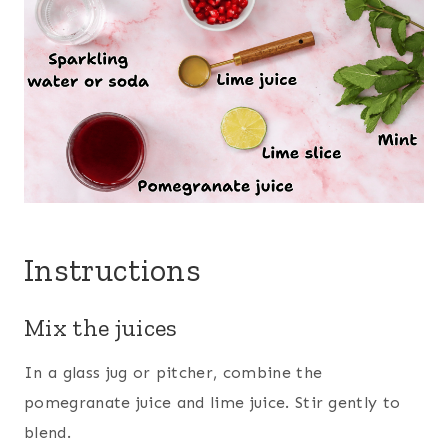
Instructions
Mix the juices
In a glass jug or pitcher, combine the
pomegranate juice and lime juice. Stir gently to
blend.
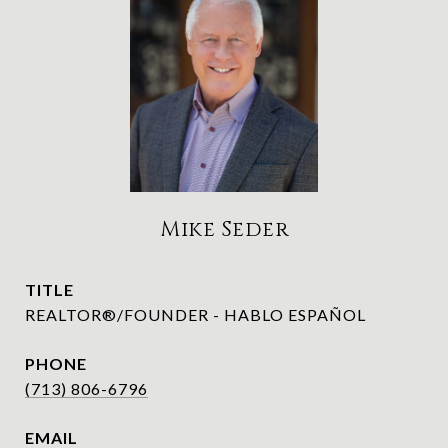
Mike Seder
TITLE
REALTOR®/FOUNDER - HABLO ESPAÑOL
PHONE
(713) 806-6796
EMAIL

**EXERCISE**
Transcribe the text of each entry above line for line, leaving out the pictures.

**OUTPUT OF THE TASK**
Instructions
Mix the juices
In a glass jug or pitcher, combine the
pomegranate juice and lime juice. Stir gently to
blend.
Mike Seder
TITLE
REALTOR®/FOUNDER - HABLO ESPAÑOL
PHONE
(713) 806-6796
EMAIL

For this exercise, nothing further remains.